As the global economic and geopolitical landscape continue to evolve, so does the nature of financial risk and insurance priorities. Global trade is undergoing significant changes with the introduction of new tariff regimes and trade agreements reshaping commerce, redirecting trade flows and creating new patterns. These shifts bring a changing risk profile with them, one that credit (re)insurers must continually assess and adapt to. 

Change in demand in trade credit insurance

The trade credit (re)insurance industry is feeling the weight of this change. With rising global insolvencies and several industries experiencing sluggish growth, credit risk is elevated. Yet, there is no significant uptick in new demand for credit insurance cover taken out by suppliers to protect them against buyer defaults. Due to global uncertainty, companies are reassessing their risk management strategies but not to the extent of driving a surge in policy uptake. 

However, there are still meaningful growth opportunities in the trade credit market as insurers aim at a higher penetration into the SME sector, banks using credit insurance to mitigate default risk of large trade finance and receivables portfolios and bespoke solutions for B2B or B2C digital trading platforms.
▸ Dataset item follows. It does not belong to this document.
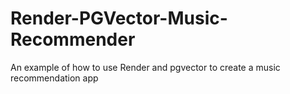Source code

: # Render-PGVector-Music-Recommender
An example of how to use Render and pgvector to create a music recommendation app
A potential change in the US bank regulation to qualify credit insurance for full capital relief could unlock huge demand for the product in the country.
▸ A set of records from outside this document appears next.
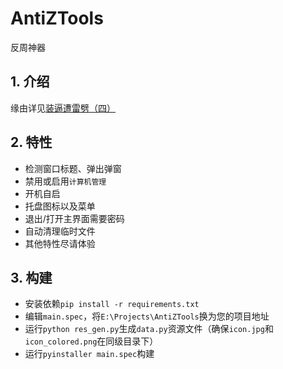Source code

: # AntiZTools
反周神器

## 1. 介绍
缘由详见[装逼遭雷劈（四）](https://xzynb.top/blog/%E8%A3%85%E9%80%BC%E9%81%AD%E9%9B%B7%E5%8A%88%EF%BC%884%EF%BC%89/)

## 2. 特性
- 检测窗口标题、弹出弹窗
- 禁用或启用`计算机管理`
- 开机自启
- 托盘图标以及菜单
- 退出/打开主界面需要密码
- 自动清理临时文件
- 其他特性尽请体验

## 3. 构建
- 安装依赖`pip install -r requirements.txt`
- 编辑`main.spec`，将`E:\Projects\AntiZTools`换为您的项目地址
- 运行`python res_gen.py`生成`data.py`资源文件（确保`icon.jpg`和`icon_colored.png`在同级目录下）
- 运行`pyinstaller main.spec`构建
Trade credit insurers will need to remain agile, offering flexible solutions without conceding on the very high credit quality of their portfolios in order to maintain relevance in a highly competitive market.

Rising opportunity in surety insurance

In contrast, the outlook for the demand for surety is optimistic. The growth is fuelled by significant local investment and a global shift toward infrastructure development. In the United States, the surety market is thriving, driven by a renewed focus on domestic capital investment and industrial growth. This expansion is creating abundant opportunities in infrastructure and public sector projects leading to a booming surety market. 
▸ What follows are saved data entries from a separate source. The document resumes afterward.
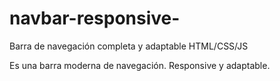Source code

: # navbar-responsive-
Barra de navegación completa y adaptable HTML/CSS/JS

Es una barra moderna de navegación. Responsive y adaptable. 
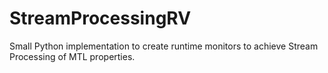 # StreamProcessingRV

Small Python implementation to create runtime monitors to achieve Stream Processing of MTL properties.
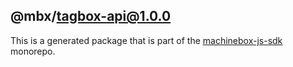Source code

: ## @mbx/tagbox-api@1.0.0

This is a generated package that is part of the
[machinebox-js-sdk](https://github.com/joetyson/machinebox-js-sdk) monorepo.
The European market also shows strong potential. Germany’s recent announcement of a €500 billion infrastructure fund marks a change in its fiscal approach, likely to generate a significant increase in demand for surety. Similarly, the EU commitment to allocate five percent of its budget to defence by 2035 suggests a wave of new defence and infrastructure projects that will require private sector involvement and opening the door for a higher surety insurance demand.

Long term trends and way forward

While new market entrants are emerging in both lines, the dynamics are different: trade credit insurance as a discretionary product is challenged with unlocking untapped customer segments, whereas the largely compulsory surety product continues to attract steady and growing public demand. 

The single transaction-based Credit & Political Risk Insurance (CPRI) market is also facing its own dynamics of change not discussed in this analysis.

At LM Re, we are committed to supporting clients across the spectrum of financial risks. Our long-term vision enables us to navigate shifts in the global market. By maintaining a strong expertise in trade credit, surety and CPRI along with other financial risk products, we are well-positioned to embrace evolving dynamics and provide clients with technical expertise and flexible reinsurance solutions.